The best part about being in a bookstore at midnight when the latest Harry Potter book was released wasn’t having the first opportunity to read the latest installment. It was the joy of the yearly enterprise of group-reading the same book at the same time, of knowing that a blogged reaction would appear on my feed as soon as any given friend had finished reading it. It showed me the sheer, astonishing speed with which some people were able to skim the entire volume (two hours!) and the steady chipping away at it required by those unable to take time off from the rest of their lives. It was a momentary community of joint reading I have not even found in formal book groups, because for them, the reading is not the synchronous part; the having-read is.
In honor of the exhibit on the history of science fiction opening at the British Library later in the week, the Guardian has dedicated its Saturday Reviews section to the subject of science fiction. It released the first few articles a few days early, beginning the resulting group discussion which percolated across my feeds, which was spurred especially by mixed reactions to Iain M Banks and his irritation over those writing in genre who have never read it.
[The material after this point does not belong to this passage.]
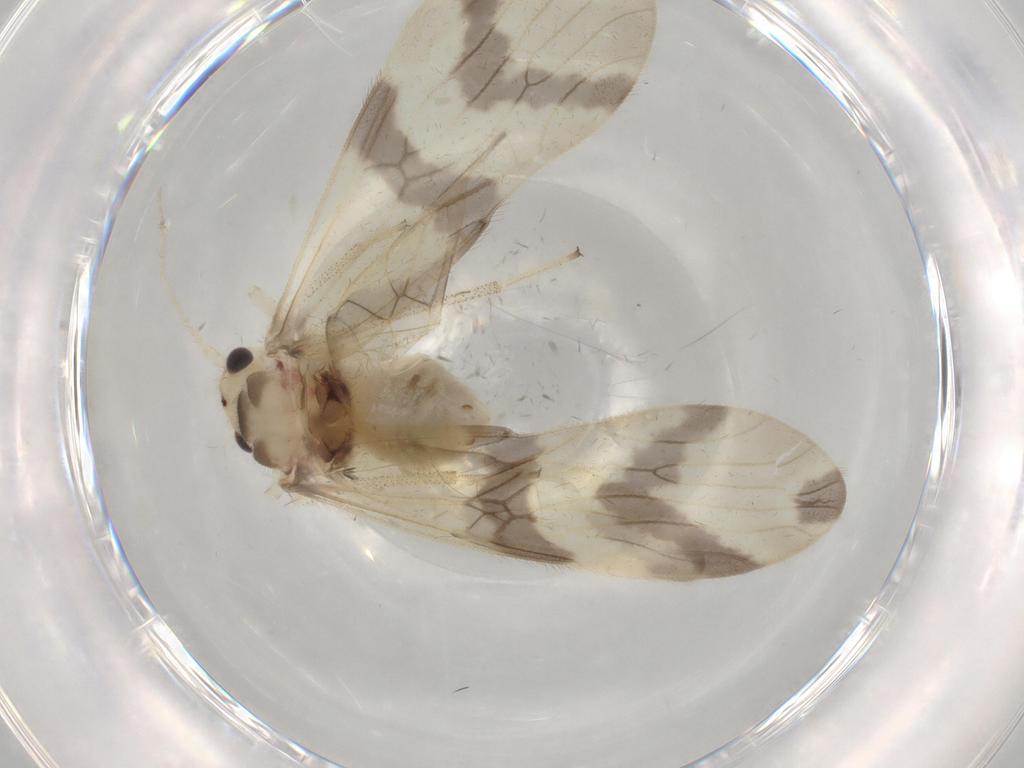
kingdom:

Today, the reviews section came out. One by one, commentators went to their local news agents to pick up a copy, which made it comment-worthy when at least one had sold out. (Those who have ongoing subscriptions, and thus automatic delivery, have not mentioned it. Why would they?)
To state the very obvious, one advantage of the newspaper section is that it is made up of articles. Small units enable more immediate reactions, such as just how apt or not the top 10 list of the best aliens in science fiction was, or noting the cumulative tendency of respondents in the initial survey of the best books or authors of science fiction (as picked by “top SF writers”) as being oriented towards books written long ago by men.
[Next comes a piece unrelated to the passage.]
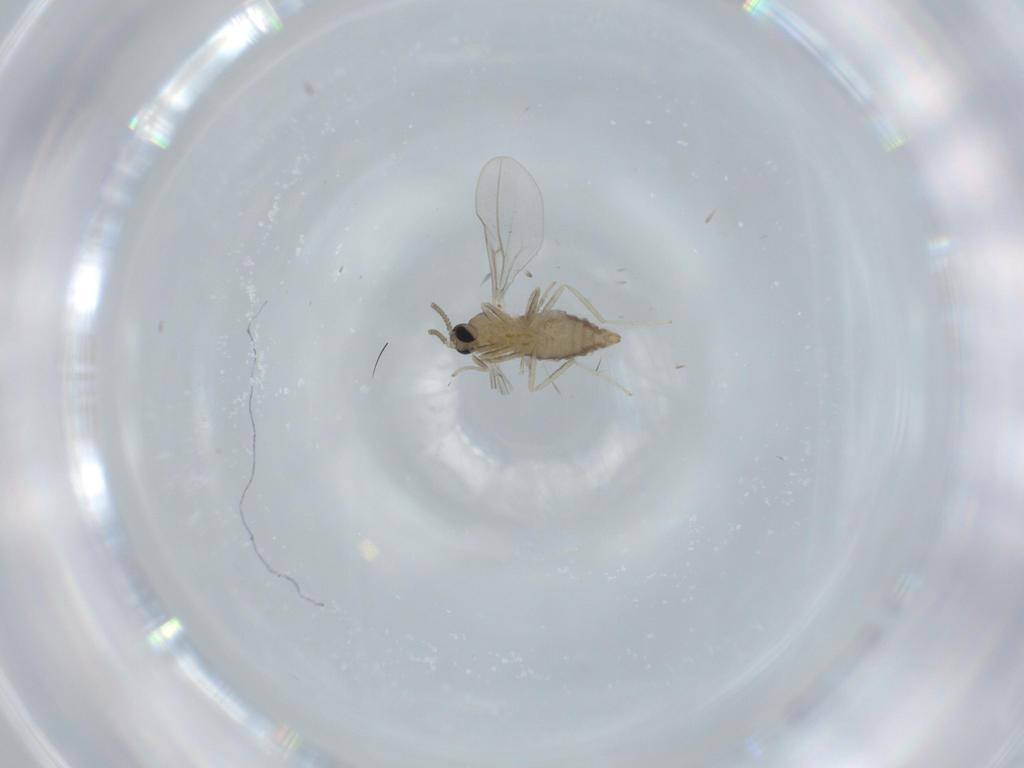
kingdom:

When it comes down to it, it is a small swathe of geographically-limited internet which is reading and responding to the Guardian today, especially about science fiction. But it is a group of whom many have gone out today specifically or in part in order to hunt down the paper version of a collection of critical works to read together.
Perhaps others of you have encountered it before, but I have never noticed a simultaneous effort to group-read science fiction criticism before, complete with physically tracking down the publication on the same day as others, and I’m delighted that it’s happening today.
3 thoughts on “Group-Reading the Guardian Reviews Section”
The Guardian have confused things slightly with the heading for that feature, since all I was asked to do was write about my favorite novel, not the one I considered “best”. As Adam notes in his piece about Dune, one can be abundantly aware of the flaws of a work, while still holding a particular fondness for it.
If the wind had been blowing in a different direction, I could have nominated a dozen other books, of course.
There is a very big difference indeed between a favorite and the favorite! It’s a pity it’s been mispackaged, especially since much of what I have been reading as followup to it has revolved precisely around that aspect of it.
Many of the responses there just seem *wrong*.
Picking your favourite SF book is like asking which of your children you like best. Or, more accurately, which of your grandparents you like best. I’ve a list of books that hovers around the ten mark, but the make-up of the list changes as I change.
And there were some good choices in the Guardian, too. Excellent to see Canticle getting some love.